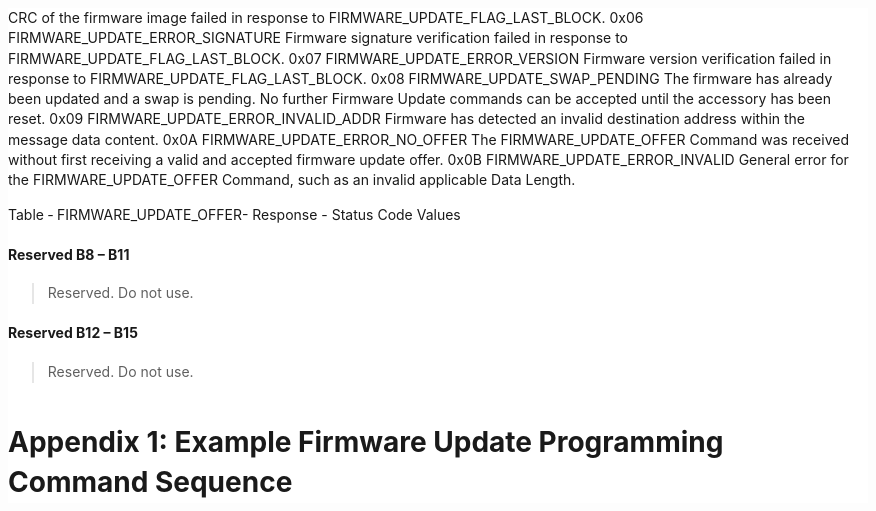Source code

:<td>CRC of the firmware image failed in response to FIRMWARE_UPDATE_FLAG_LAST_BLOCK.</td>
</tr>
<tr class="odd">
<td>0x06</td>
<td>FIRMWARE_UPDATE_ERROR_SIGNATURE</td>
<td>Firmware signature verification failed in response to FIRMWARE_UPDATE_FLAG_LAST_BLOCK.</td>
</tr>
<tr class="even">
<td>0x07</td>
<td>FIRMWARE_UPDATE_ERROR_VERSION</td>
<td>Firmware version verification failed in response to FIRMWARE_UPDATE_FLAG_LAST_BLOCK.</td>
</tr>
<tr class="odd">
<td>0x08</td>
<td>FIRMWARE_UPDATE_SWAP_PENDING</td>
<td>The firmware has already been updated and a swap is pending. No further Firmware Update commands can be accepted until the accessory has been reset.</td>
</tr>
<tr class="even">
<td>0x09</td>
<td>FIRMWARE_UPDATE_ERROR_INVALID_ADDR</td>
<td>Firmware has detected an invalid destination address within the message data content.</td>
</tr>
<tr class="odd">
<td>0x0A</td>
<td>FIRMWARE_UPDATE_ERROR_NO_OFFER</td>
<td>The FIRMWARE_UPDATE_OFFER Command was received without first receiving a valid and accepted firmware update offer.</td>
</tr>
<tr class="even">
<td>0x0B</td>
<td>FIRMWARE_UPDATE_ERROR_INVALID</td>
<td>General error for the FIRMWARE_UPDATE_OFFER Command, such as an invalid applicable Data Length.</td>
</tr>
</tbody>
</table>

<span id="_Toc527460056" class="anchor"></span>Table ‑ FIRMWARE\_UPDATE\_OFFER- Response - Status Code Values

#### Reserved B8 – B11

> Reserved. Do not use.

#### Reserved B12 – B15

> Reserved. Do not use.

# Appendix 1: Example Firmware Update Programming Command Sequence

* * *

=== Job ===
Turn the lines of source text in the items into a numbered list, skipping blank lines and leaving out the pictures.

=== Answer to the exercise ===
1. Source code
2. :<td>CRC of the firmware image failed in response to FIRMWARE_UPDATE_FLAG_LAST_BLOCK.</td>
3. </tr>
4. <tr class="odd">
5. <td>0x06</td>
6. <td>FIRMWARE_UPDATE_ERROR_SIGNATURE</td>
7. <td>Firmware signature verification failed in response to FIRMWARE_UPDATE_FLAG_LAST_BLOCK.</td>
8. </tr>
9. <tr class="even">
10. <td>0x07</td>
11. <td>FIRMWARE_UPDATE_ERROR_VERSION</td>
12. <td>Firmware version verification failed in response to FIRMWARE_UPDATE_FLAG_LAST_BLOCK.</td>
13. </tr>
14. <tr class="odd">
15. <td>0x08</td>
16. <td>FIRMWARE_UPDATE_SWAP_PENDING</td>
17. <td>The firmware has already been updated and a swap is pending. No further Firmware Update commands can be accepted until the accessory has been reset.</td>
18. </tr>
19. <tr class="even">
20. <td>0x09</td>
21. <td>FIRMWARE_UPDATE_ERROR_INVALID_ADDR</td>
22. <td>Firmware has detected an invalid destination address within the message data content.</td>
23. </tr>
24. <tr class="odd">
25. <td>0x0A</td>
26. <td>FIRMWARE_UPDATE_ERROR_NO_OFFER</td>
27. <td>The FIRMWARE_UPDATE_OFFER Command was received without first receiving a valid and accepted firmware update offer.</td>
28. </tr>
29. <tr class="even">
30. <td>0x0B</td>
31. <td>FIRMWARE_UPDATE_ERROR_INVALID</td>
32. <td>General error for the FIRMWARE_UPDATE_OFFER Command, such as an invalid applicable Data Length.</td>
33. </tr>
34. </tbody>
35. </table>
36. <span id="_Toc527460056" class="anchor"></span>Table ‑ FIRMWARE\_UPDATE\_OFFER- Response - Status Code Values
37. #### Reserved B8 – B11
38. > Reserved. Do not use.
39. #### Reserved B12 – B15
40. > Reserved. Do not use.
41. # Appendix 1: Example Firmware Update Programming Command Sequence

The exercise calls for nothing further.